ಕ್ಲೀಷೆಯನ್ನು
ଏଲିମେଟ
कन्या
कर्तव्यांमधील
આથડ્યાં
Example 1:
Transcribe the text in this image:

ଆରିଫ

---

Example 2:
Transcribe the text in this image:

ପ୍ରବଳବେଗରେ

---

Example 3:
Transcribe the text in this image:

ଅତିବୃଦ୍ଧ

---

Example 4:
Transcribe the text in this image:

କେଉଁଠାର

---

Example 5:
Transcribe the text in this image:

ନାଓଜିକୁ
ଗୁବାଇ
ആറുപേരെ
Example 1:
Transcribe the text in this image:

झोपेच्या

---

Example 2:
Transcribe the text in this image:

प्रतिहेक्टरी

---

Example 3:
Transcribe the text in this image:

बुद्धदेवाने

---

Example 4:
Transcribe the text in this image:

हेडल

...

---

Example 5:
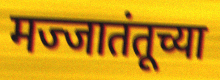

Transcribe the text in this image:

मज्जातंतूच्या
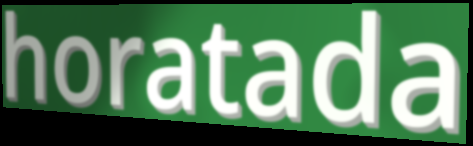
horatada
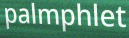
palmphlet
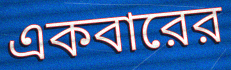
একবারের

■ **What you should do**
Format the material from the line with "ಕ್ಲೀಷೆಯನ್ನು" to the line with "प्रतिहेक्टरी" as a JSON list of strings, with one string per line and blank lines omitted.

■ **Result for this exercise**
[
  "ಕ್ಲೀಷೆಯನ್ನು",
  "ଏଲିମେଟ",
  "कन्या",
  "कर्तव्यांमधील",
  "આથડ્યાં",
  "Example 1:",
  "Transcribe the text in this image:",
  "ଆରିଫ",
  "---",
  "Example 2:",
  "Transcribe the text in this image:",
  "ପ୍ରବଳବେଗରେ",
  "---",
  "Example 3:",
  "Transcribe the text in this image:",
  "ଅତିବୃଦ୍ଧ",
  "---",
  "Example 4:",
  "Transcribe the text in this image:",
  "କେଉଁଠାର",
  "---",
  "Example 5:",
  "Transcribe the text in this image:",
  "ନାଓଜିକୁ",
  "ଗୁବାଇ",
  "ആറുപേരെ",
  "Example 1:",
  "Transcribe the text in this image:",
  "झोपेच्या",
  "---",
  "Example 2:",
  "Transcribe the text in this image:",
  "प्रतिहेक्टरी"
]